By Ron Cowen
A chance eclipse has enabled astronomers for the first time to measure the width of a disk of swirling, hot matter around a supermassive black hole.
The black hole lies at the center of the galaxy NGC 1365, some 60 million light-years from Earth. Scientists have proposed that gas and dust surrounding such a hole don’t simply fall in but form a rotating disk. Matter dragged inward from the disk would be heated to millions of kelvins and emit X rays before disappearing into the hole.
NASA’s Chandra X-ray Observatory has detected X rays from the core of NGC 1365, but the proposed disk would be too small for the craft to discern directly. For several days in April 2006, however, Chandra saw no X rays from the core. Researchers attribute the interruption to a cloud of material passing in front of the disk. From the duration of the eclipse and the inferred size of the cloud, the scientists determined that the proposed disk around this black hole must have a diameter seven times as great as the distance between Earth and the sun.
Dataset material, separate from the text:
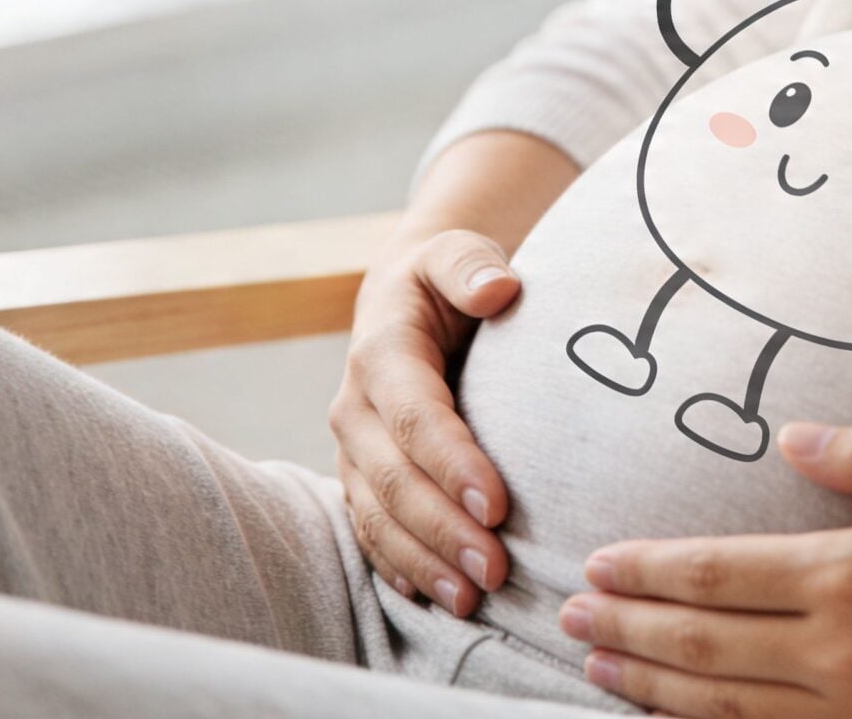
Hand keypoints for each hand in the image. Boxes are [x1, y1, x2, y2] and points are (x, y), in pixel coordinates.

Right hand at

The Chandra observations also show that the eclipsing cloud lies only about a hundredth of a light-year from the black hole’s event horizon—the region that marks the boundary between the hole and the rest of the universe. Existing models of the regions around supermassive black holes don’t include much material at that distance, notes Guido Risaliti of the Harvard-Smithsonian Center for Astrophysics in Cambridge, Mass., and the Italian Institute for Astronomy in Florence. He and his colleagues report the findings in the April 20 Astrophysical Journal Letters.